Train on 227 samples, validate on 76 samples
Epoch 1/20
Epoch 2/20
Epoch 3/20
Epoch 4/20
Epoch 5/20
Epoch 6/20
Epoch 7/20
Epoch 8/20
Epoch 9/20
Epoch 10/20
Epoch 11/20
Epoch 12/20
Epoch 13/20
Epoch 14/20
Epoch 15/20
Epoch 16/20
Epoch 17/20
Epoch 18/20
Epoch 19/20
Epoch 20/20


In [135]:
# BASELINE MODEL ACCURACY (AFTER 20 EPOCHS, BATCH SIZE=5):
fitted.history['accuracy'][-1]

0.8678414

In [148]:
def create_model(optimizer):
        model = Sequential()
        model.add(Dense(14, input_shape=(inputs,), activation='relu', ))
        model.add(Dense(32, activation='relu'))
        model.add(Dense(1))
        # Compile model
        model.compile(loss='binary_crossentropy', optimizer=optimizer, metrics=['accuracy'])
        return model
    
model2 = KerasClassifier(build_fn=create_model, verbose=1)

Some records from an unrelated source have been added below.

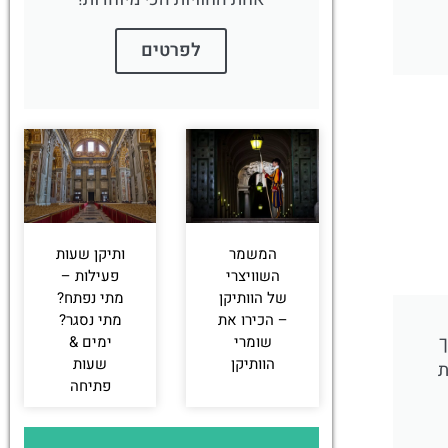
לפרטים
המשמר
ותיקן שעות
השוויצרי
פעילות –
של הוותיקן
מתי נפתח?
– הכירו את
מתי נסגר?
ך
שומרי
ימים &
הוותיקן
שעות
ת
פתיחה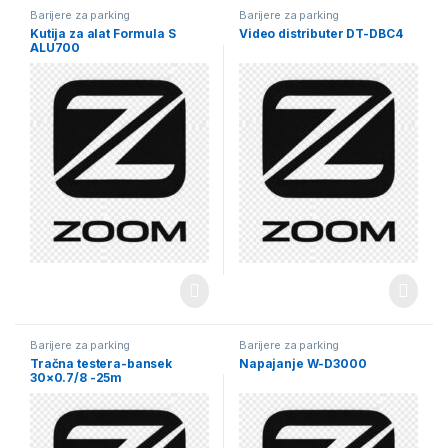
Barijere za parking
Barijere za parking
Kutija za alat Formula S
Video distributer DT-DBC4
ALU700
Barijere za parking
Barijere za parking
Tračna testera-bansek
Napajanje W-D3000
30×0.7/8 -25m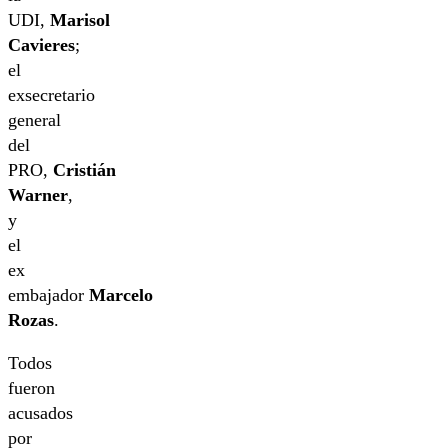
UDI,
Marisol
Cavieres
;
el
exsecretario
general
del
PRO,
Cristián
Warner
,
y
el
ex
embajador
Marcelo
Rozas
.
Todos
fueron
acusados
por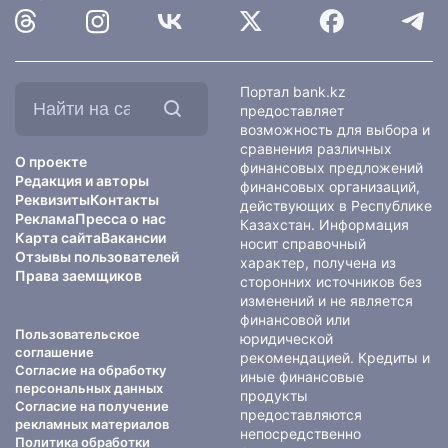
Найти
Портал bank.kz
на
предоставляет
сайте:
возможность для выбора и
сравнения различных
О проекте
финансовых предложений
Редакция и авторы
финансовых организаций,
Реквизиты
Контакты
действующих в Республике
Реклама
Пресса о нас
Казахстан. Информация
Карта сайта
Вакансии
носит справочный
Отзывы пользователей
характер, получена из
Права заемщиков
сторонних источников без
изменений и не является
финансовой или
Пользовательское
юридической
соглашение
рекомендацией. Кредиты и
Согласие на обработку
иные финансовые
персональных данных
продукты
Согласие на получение
предоставляются
рекламных материалов
непосредственно
Политика обработки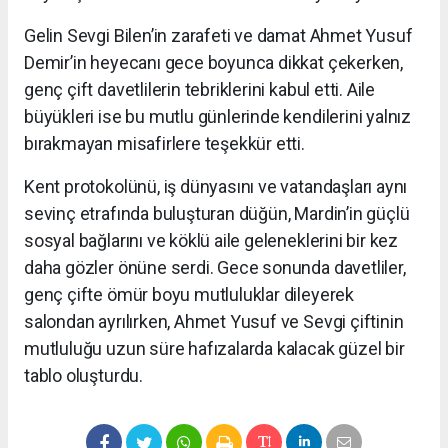
Gelin Sevgi Bilen’in zarafeti ve damat Ahmet Yusuf
Demir’in heyecanı gece boyunca dikkat çekerken,
genç çift davetlilerin tebriklerini kabul etti. Aile
büyükleri ise bu mutlu günlerinde kendilerini yalnız
bırakmayan misafirlere teşekkür etti.
Kent protokolünü, iş dünyasını ve vatandaşları aynı
sevinç etrafında buluşturan düğün, Mardin’in güçlü
sosyal bağlarını ve köklü aile geleneklerini bir kez
daha gözler önüne serdi. Gece sonunda davetliler,
genç çifte ömür boyu mutluluklar dileyerek
salondan ayrılırken, Ahmet Yusuf ve Sevgi çiftinin
mutluluğu uzun süre hafızalarda kalacak güzel bir
tablo oluşturdu.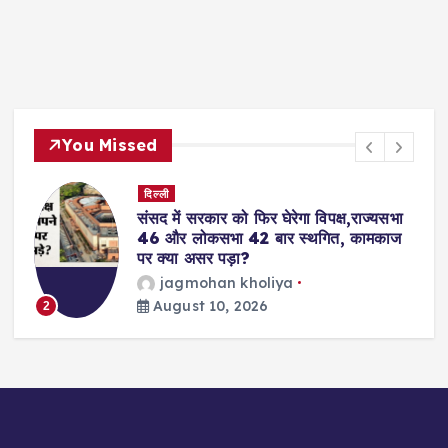
You Missed
दिल्ली
संसद में सरकार को फिर घेरेगा विपक्ष,राज्यसभा
46 और लोकसभा 42 बार स्थगित, कामकाज
पर क्या असर पड़ा?
jagmohan kholiya
August 10, 2026
2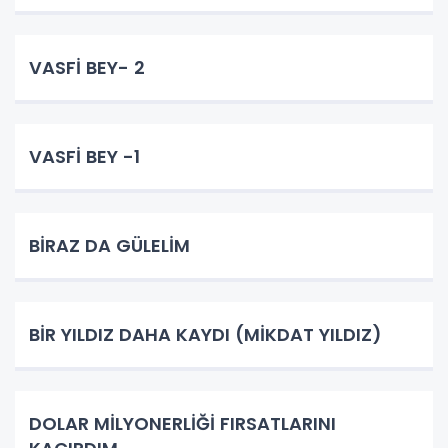
VASFİ BEY- 2
VASFİ BEY -1
BİRAZ DA GÜLELİM
BİR YILDIZ DAHA KAYDI (MİKDAT YILDIZ)
DOLAR MİLYONERLİĞİ FIRSATLARINI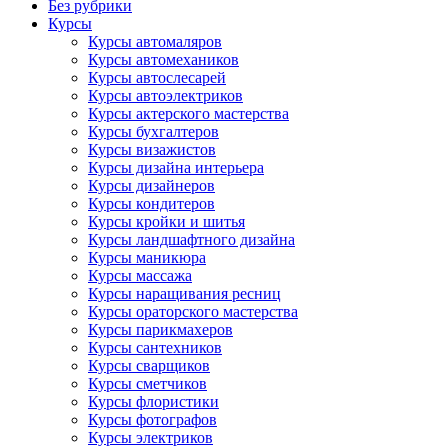
Без рубрики
Курсы
Курсы автомаляров
Курсы автомехаников
Курсы автослесарей
Курсы автоэлектриков
Курсы актерского мастерства
Курсы бухгалтеров
Курсы визажистов
Курсы дизайна интерьера
Курсы дизайнеров
Курсы кондитеров
Курсы кройки и шитья
Курсы ландшафтного дизайна
Курсы маникюра
Курсы массажа
Курсы наращивания ресниц
Курсы ораторского мастерства
Курсы парикмахеров
Курсы сантехников
Курсы сварщиков
Курсы сметчиков
Курсы флористики
Курсы фотографов
Курсы электриков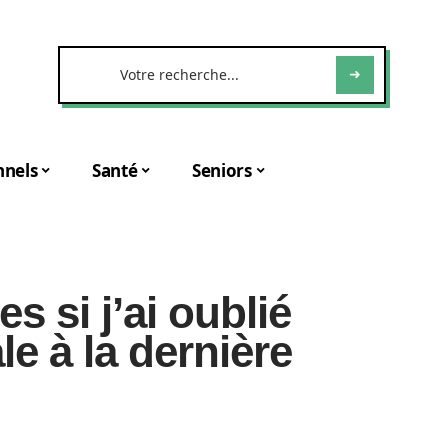
nnels
Santé
Seniors
s si j’ai oublié
le à la dernière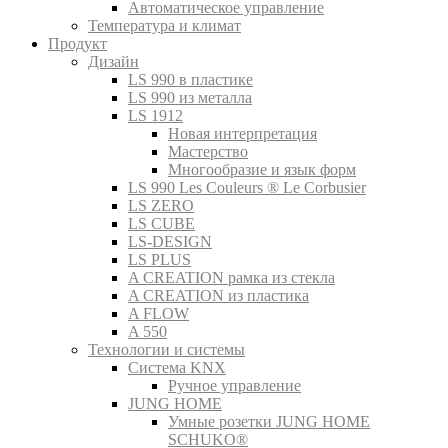
Автоматическое управление
Температура и климат
Продукт
Дизайн
LS 990 в пластике
LS 990 из металла
LS 1912
Новая интерпретация
Мастерство
Многообразие и язык форм
LS 990 Les Couleurs ® Le Corbusier
LS ZERO
LS CUBE
LS-DESIGN
LS PLUS
A CREATION рамка из стекла
A CREATION из пластика
A FLOW
A 550
Технологии и системы
Система KNX
Ручное управление
JUNG HOME
Умные розетки JUNG HOME
SCHUKO®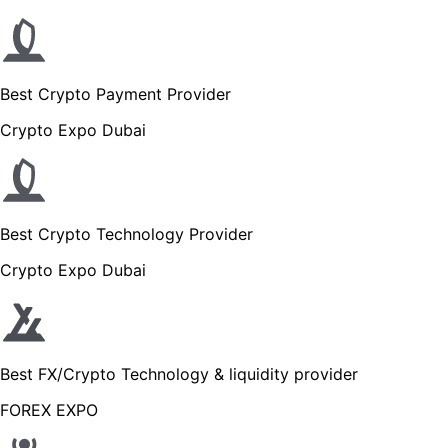
Best Crypto Payment Provider
Crypto Expo Dubai
Best Crypto Technology Provider
Crypto Expo Dubai
Best FX/Crypto Technology & liquidity provider
FOREX EXPO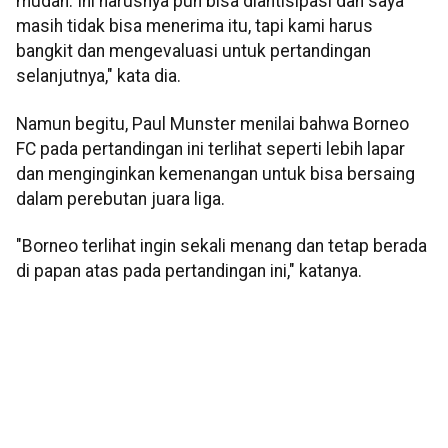
mudah. Ini harusnya pun bisa diantisipasi dan saya
masih tidak bisa menerima itu, tapi kami harus
bangkit dan mengevaluasi untuk pertandingan
selanjutnya," kata dia.
Namun begitu, Paul Munster menilai bahwa Borneo
FC pada pertandingan ini terlihat seperti lebih lapar
dan menginginkan kemenangan untuk bisa bersaing
dalam perebutan juara liga.
"Borneo terlihat ingin sekali menang dan tetap berada
di papan atas pada pertandingan ini," katanya.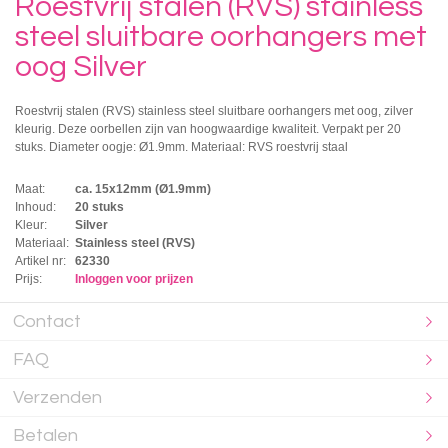
Roestvrij stalen (RVS) stainless
steel sluitbare oorhangers met
oog Silver
Roestvrij stalen (RVS) stainless steel sluitbare oorhangers met oog, zilver
kleurig. Deze oorbellen zijn van hoogwaardige kwaliteit. Verpakt per 20
stuks. Diameter oogje: Ø1.9mm. Materiaal: RVS roestvrij staal
Maat:
ca. 15x12mm (Ø1.9mm)
Inhoud:
20 stuks
Kleur:
Silver
Materiaal:
Stainless steel (RVS)
Artikel nr:
62330
Prijs:
Inloggen voor prijzen
Contact
FAQ
Verzenden
Betalen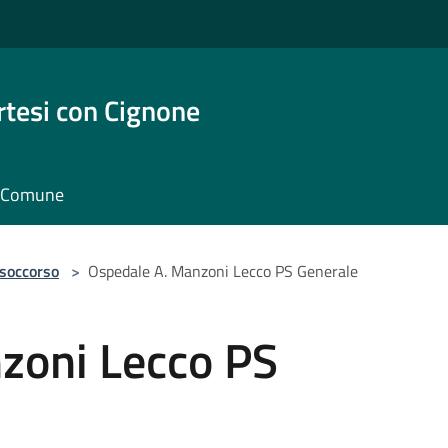
rtesi con Cignone
il Comune
 soccorso
>
Ospedale A. Manzoni Lecco PS Generale
zoni Lecco PS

parameters = {'batch_size': [5, 10, 20, 32],
              'epochs': [10, 20, 35, 50],
              'optimizer': ['SGD','Adagrad', 'Adadelta', 'Adam', 'Adamax', 'Nadam']
             }

grid = GridSearchCV(estimator=model2, param_grid=parameters, n_jobs = -1)
grid_result = grid.fit(X, y, epochs=30)

print(f"Best: {grid_result.best_score_} using {grid_result.best_params_}")
means = grid_result.cv_results_['mean_test_score']
stds = grid_result.cv_results_['std_test_score']
params = grid_result.cv_results_['params']
for mean, stdev, param in zip(means, stds, params):
    print(f"Means: {mean}, Stdev: {stdev} with: {param}") 



Train on 303 samples
Epoch 1/30
Epoch 2/30
Epoch 3/30
Epoch 4/30
Epoch 5/30
Epoch 6/30
Epoch 7/30
Epoch 8/30
Epoch 9/30
Epoch 10/30
Epoch 11/30
Epoch 12/30
Epoch 13/30
Epoch 14/30
Epoch 15/30
Epoch 16/30
Epoch 17/30
Epoch 18/30
Epoch 19/30
Epoch 20/30
Epoch 21/30
Epoch 22/30
Epoch 23/30
Epoch 24/30
Epoch 25/30
Epoch 26/30
Epoch 27/30
Epoch 28/30
Epoch 29/30
Epoch 30/30
Best: 0.8254098296165466 using {'batch_size': 10, 'epochs': 35, 'optimizer': 'Adam'}
Means: 0.5548633873462677, Stdev: 0.1594836147356541 with: {'batch_size': 5, 'epochs': 10, 'optimizer': 'SGD'}
Means: 0.5747540771961213, Stdev: 0.08074583013879362 with: {'batch_size': 5, 'epochs': 10, 'optimizer': 'Adagrad'}
Means: 0.455409836769104, Stdev: 0.03807233685447295 with: {'batch_size': 5, 'epochs': 10, 'optimizer': 'Adadelta'}
Means: 0.8086885213851929, Stdev: 0.02604237728903427 with: {'batch_size': 5, 'epochs': 10, 'optimizer': 'Adam'}
Means: 0.6761202096939087, Stdev: 0.06118305981408235 with: {'batch_size': 5, 'epochs':

Seems like the best batch size is 10, the best number of epochs was 35, and the best optimizer is Adam, just based on the non-random Gridsearch.